3. Suppose the box’s response to a query depends only on that query, and not on the other queries that have been made to the box / other stuff that has happened in the universe. Then you can test the box’s claims about any computation which takes exponential time, with only a negligible probability of erroneously believing a false claim. In fact, you can test any claim which could be proven by an exponentially long proof.
This is a still more difficult proof. It follows either from the PCP theorem or from the proof that MIP = NEXP (Which says that two provers who can’t communicate with each other can convince you in polynomial time of anything you could verify yourself in exponential time.) In fact, the PCP theorem says that after a constant number of queries to the box, you can verify its claims with only an arbitrarily small constant probability of being mistakenly convinced by false claims. This is a very nice result, and one of the most important in theoretical computer science, but I definitely can’t do it justice here.

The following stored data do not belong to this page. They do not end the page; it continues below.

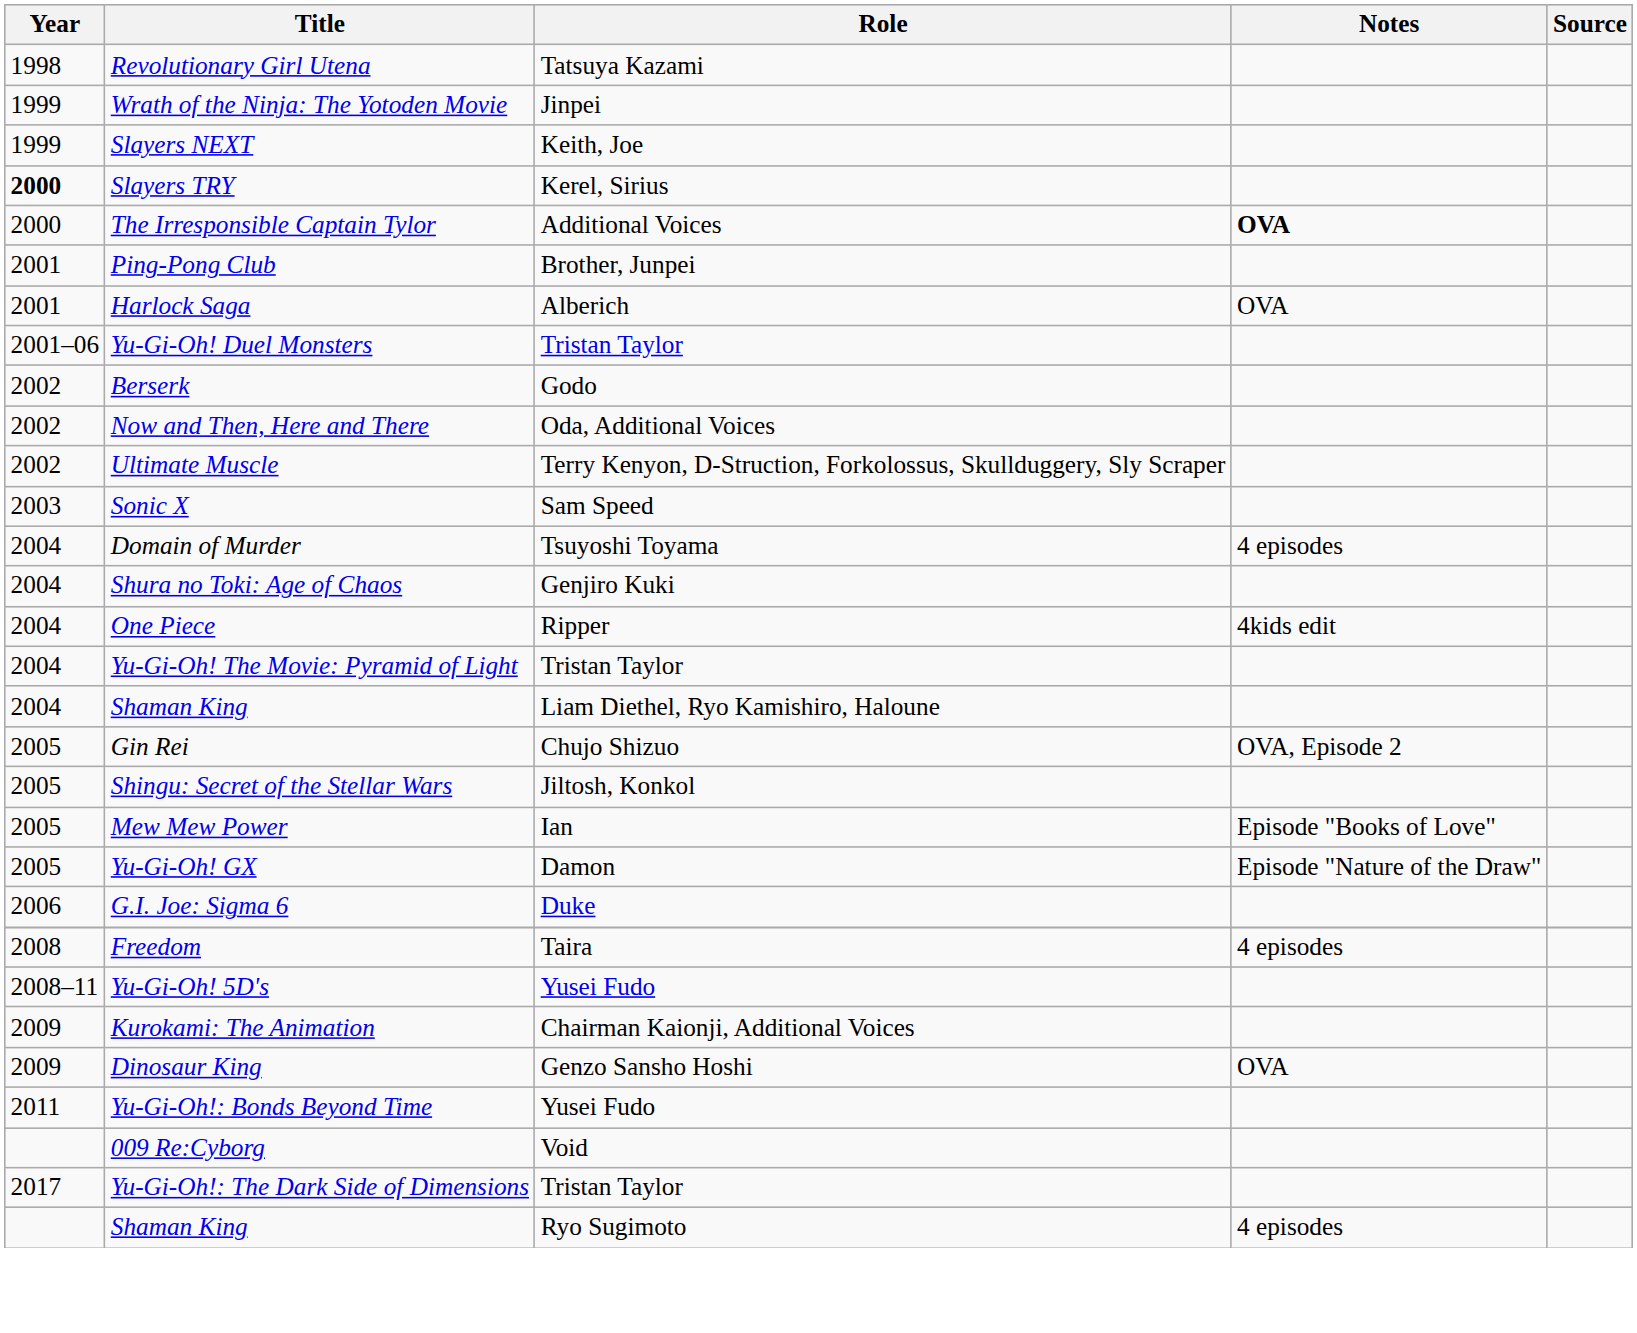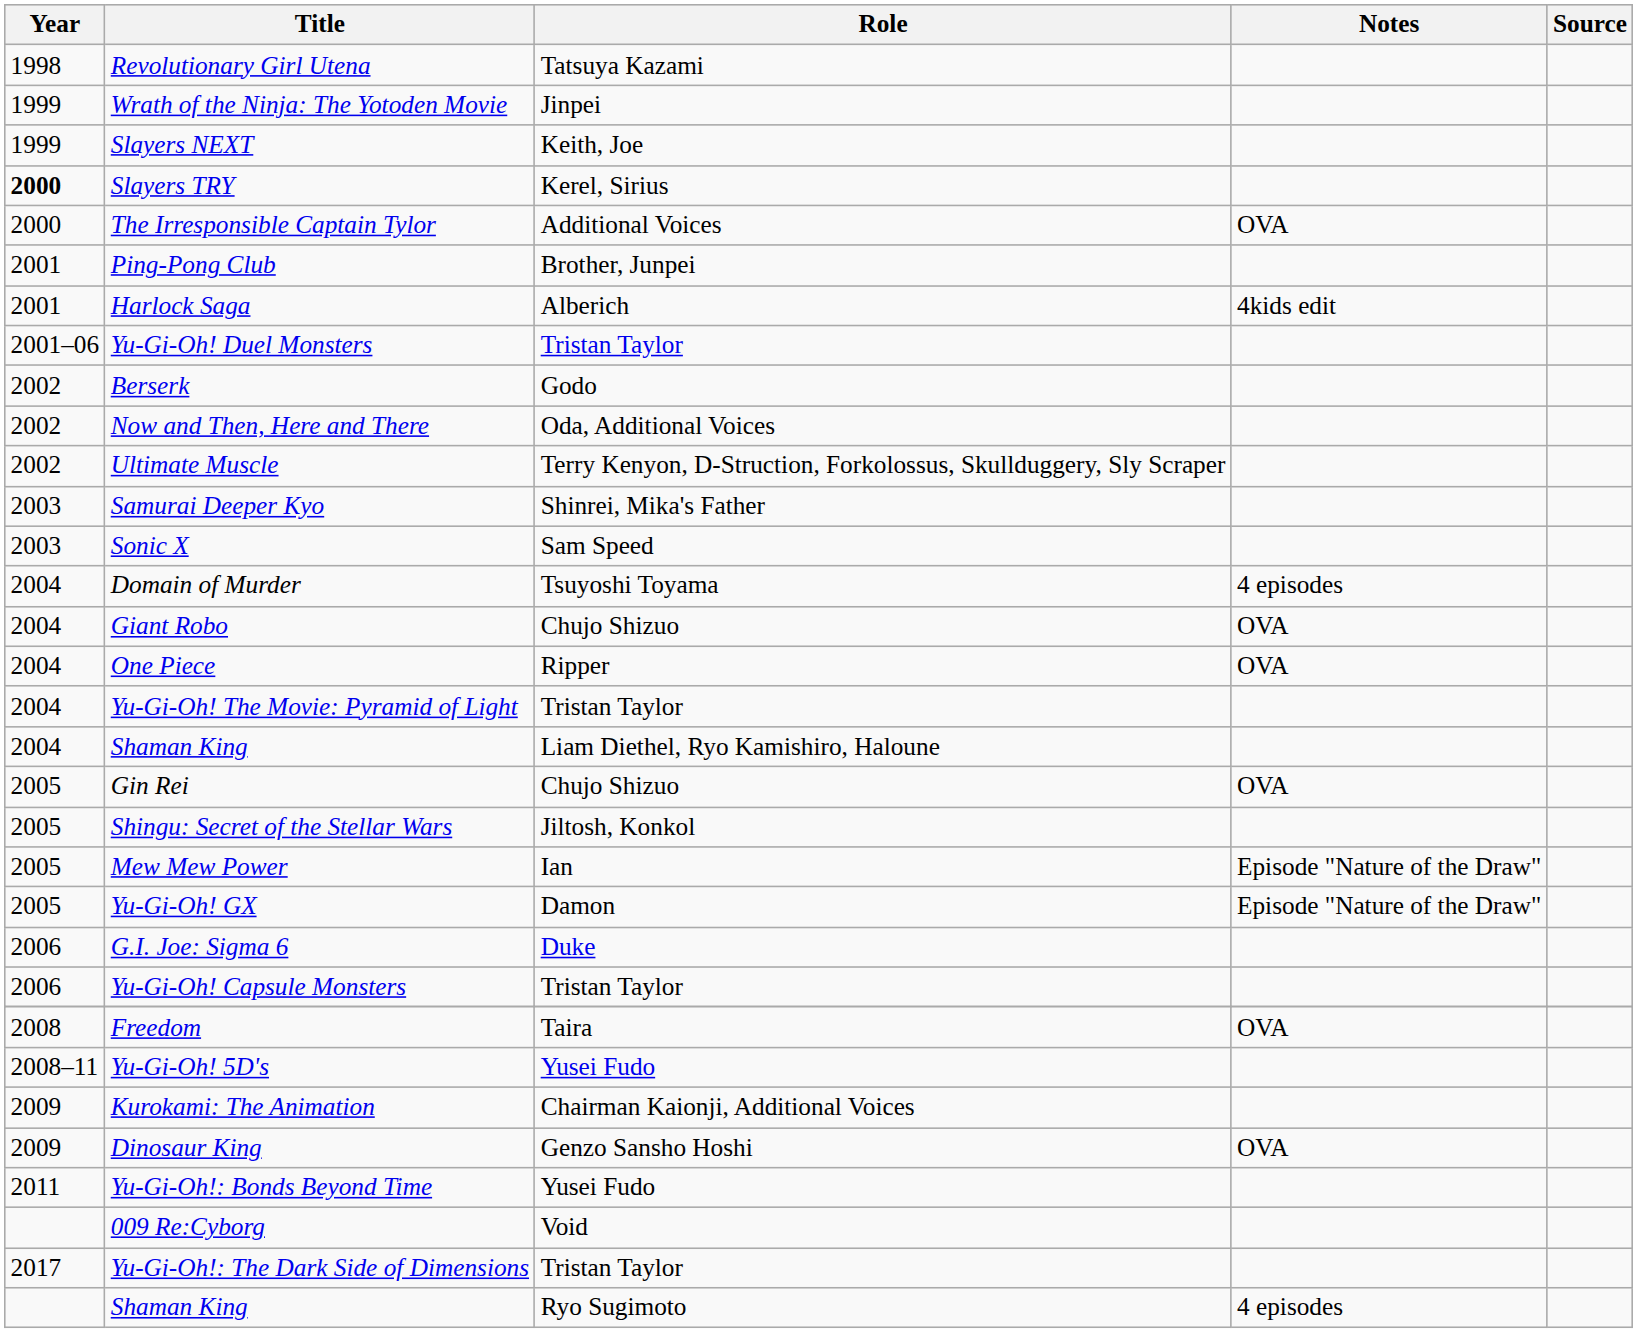The Irresponsible Captain Tylor | Notes: bold -> normal
Harlock Saga | Notes: OVA -> 4kids edit
+ row: 2003 | Samurai Deeper Kyo | Shinrei, Mika's Father
- row: 2004 | Shura no Toki: Age of Chaos | Genjiro Kuki
+ row: 2004 | Giant Robo | Chujo Shizuo | OVA
One Piece | Notes: 4kids edit -> OVA
Gin Rei | Notes: OVA, Episode 2 -> OVA
Mew Mew Power | Notes: Episode "Books of Love" -> Episode "Nature of the Draw"
+ row: 2006 | Yu-Gi-Oh! Capsule Monsters | Tristan Taylor
Freedom | Notes: 4 episodes -> OVA
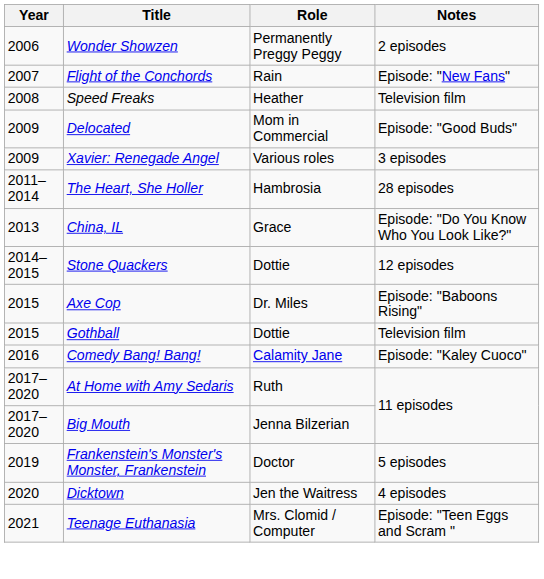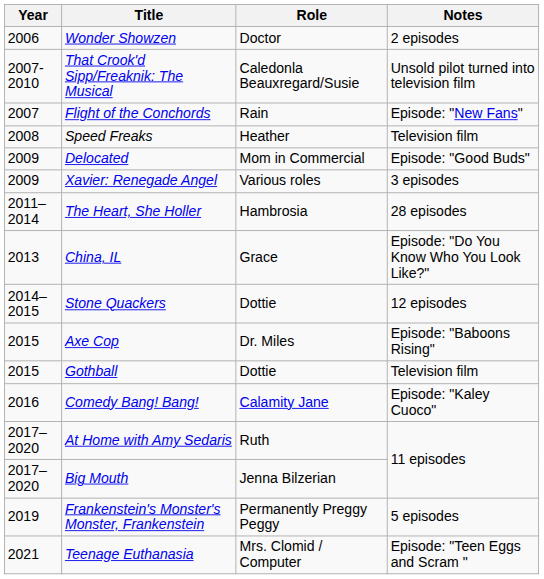Wonder Showzen | Role: Permanently Preggy Peggy -> Doctor
+ row: 2007-2010 | That Crook'd Sipp/Freaknik: The Musical | Caledonla Beauxregard/Susie | Unsold pilot turned into television film
Frankenstein's Monster's Monster, Frankenstein | Role: Doctor -> Permanently Preggy Peggy
- row: 2020 | Dicktown | Jen the Waitress | 4 episodes
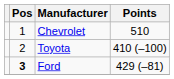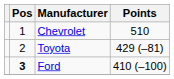Toyota | Points: 410 (–100) -> 429 (–81)
Ford | Points: 429 (–81) -> 410 (–100)
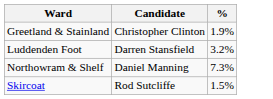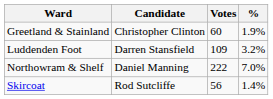+ column: Votes | 60 | 109 | 222 | 56
Northowram & Shelf | %: 7.3% -> 7.0%
Skircoat | %: 1.5% -> 1.4%
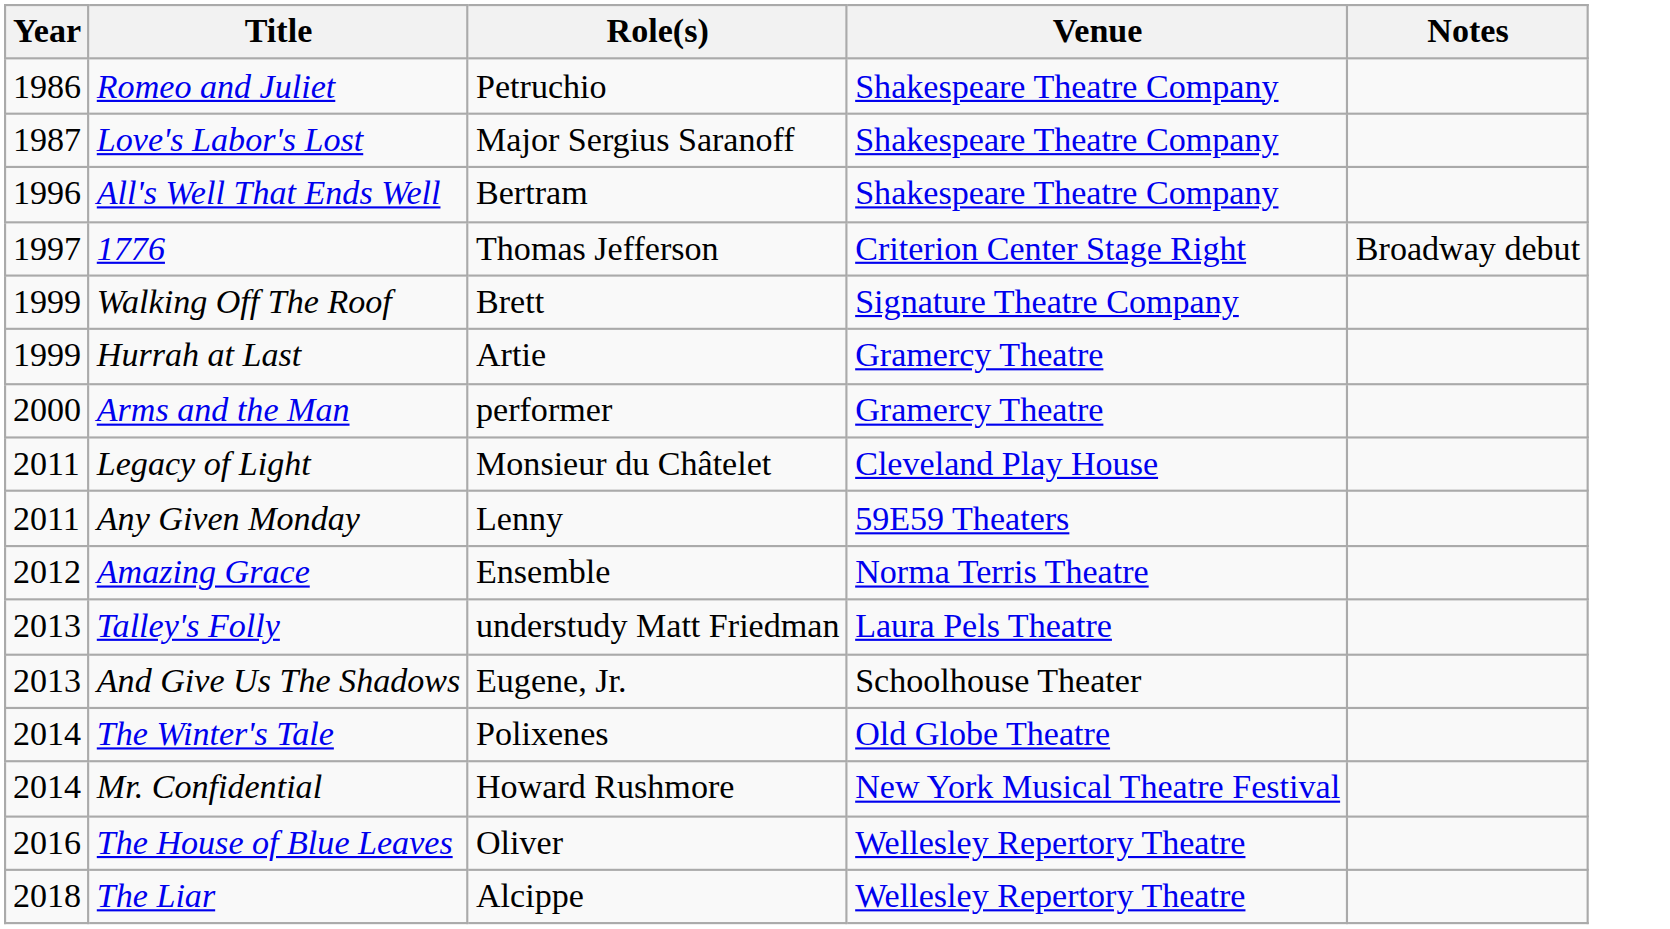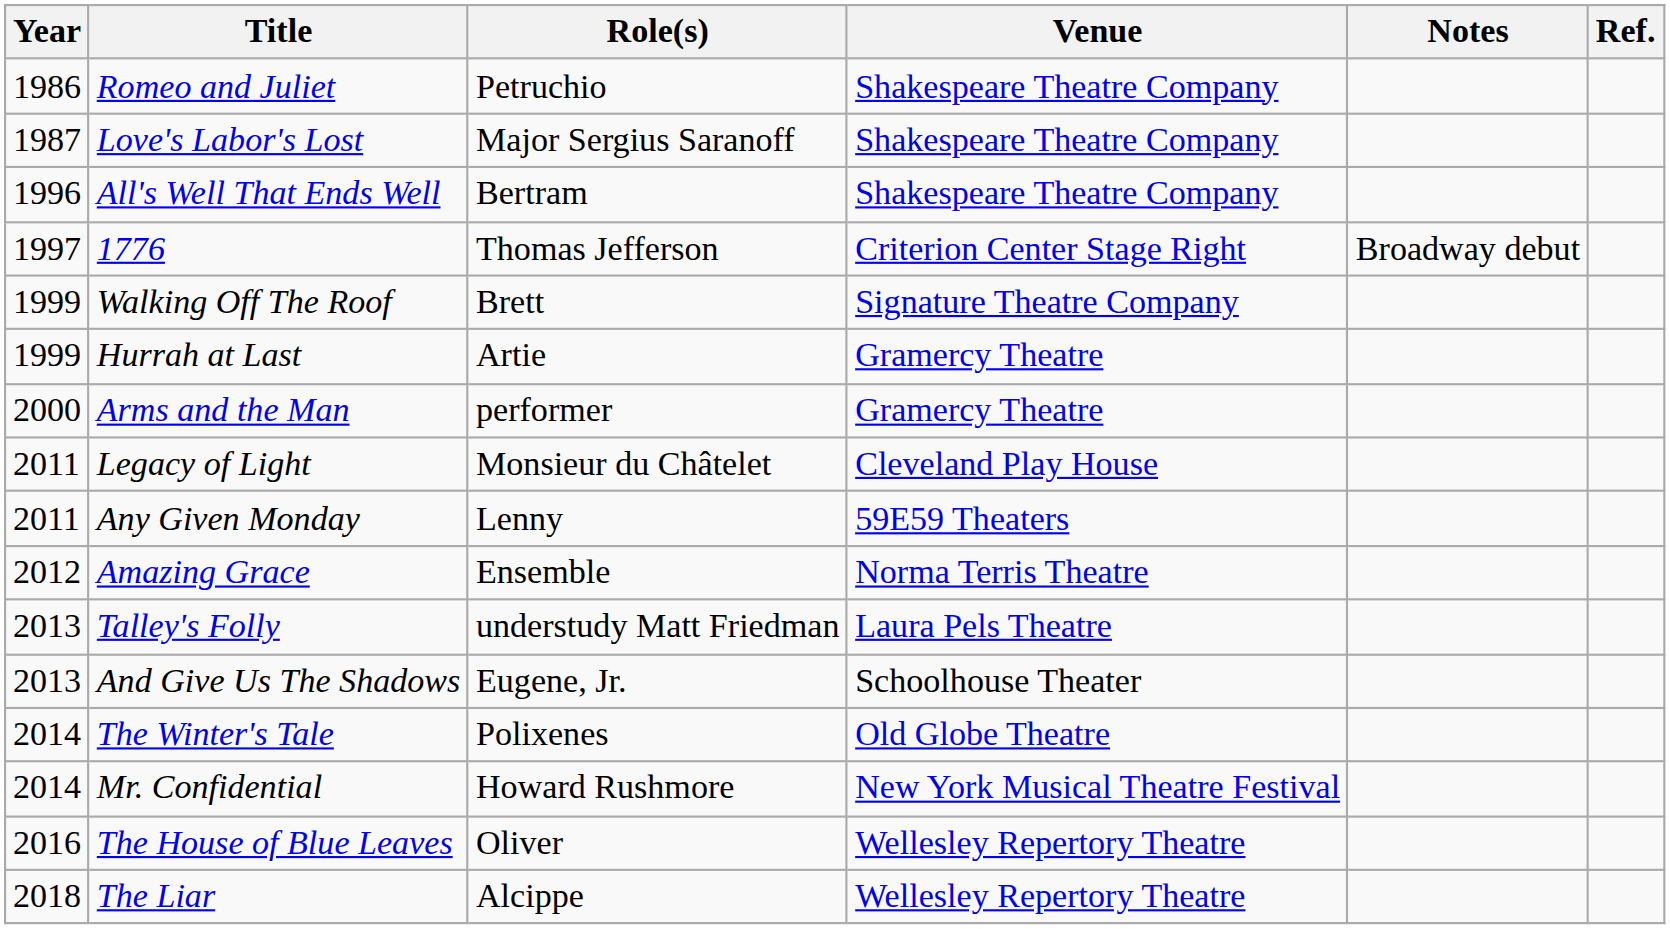+ column: Ref.
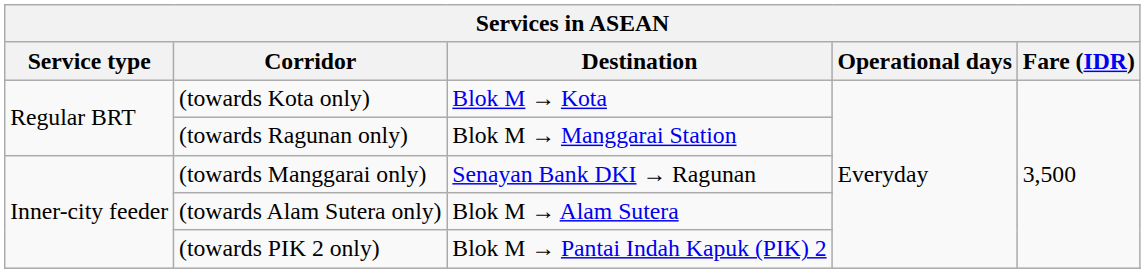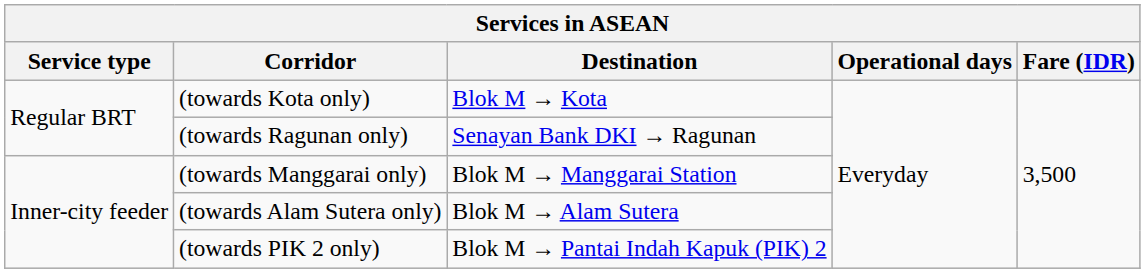(towards Ragunan only) | Destination: Blok M → Manggarai Station -> Senayan Bank DKI → Ragunan
(towards Manggarai only) | Destination: Senayan Bank DKI → Ragunan -> Blok M → Manggarai Station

(Well: you can express the satisfiability of an exponentially large proof checker as an exponential system of polynomial equations. If you want to verify an arbitrary list of polynomial equations, you can verify just a constant number of random linear combinations of those equalities. By using indirection, and proving things about the behavior of proof checkers (who are themselves checking proofs about still other proof checkers…) rather than attacking the statement you care about directly, you can reduce the amount of randomness required to validate such a proof. If you iterate this amplification step, you can get down to the point where the checker sends the prover only logarithmically much stuff, and the prover sends back only constant stuff, in order to check a proof of linear size, which is pretty wild.)
4. You can verify a claim made by the box with high probability if and only if that claim has an exponentially long proof.
This is pretty straightforward. In polynomial time you can only access exponentially many of the box’s possible answers (if you only have time to write down N bits, there are only 2^N possible questions you could ask). If you can check the box’s claims about something, then the list of its answers to all exponentially many questions constitutes a proof.
Of course, for anything that can’t be proven in exponential time, a similar argument shows that you don’t care about the answer, even in a world with a halting oracle. So, the limitations to our ability to recognize halting oracles don’t seem too severe.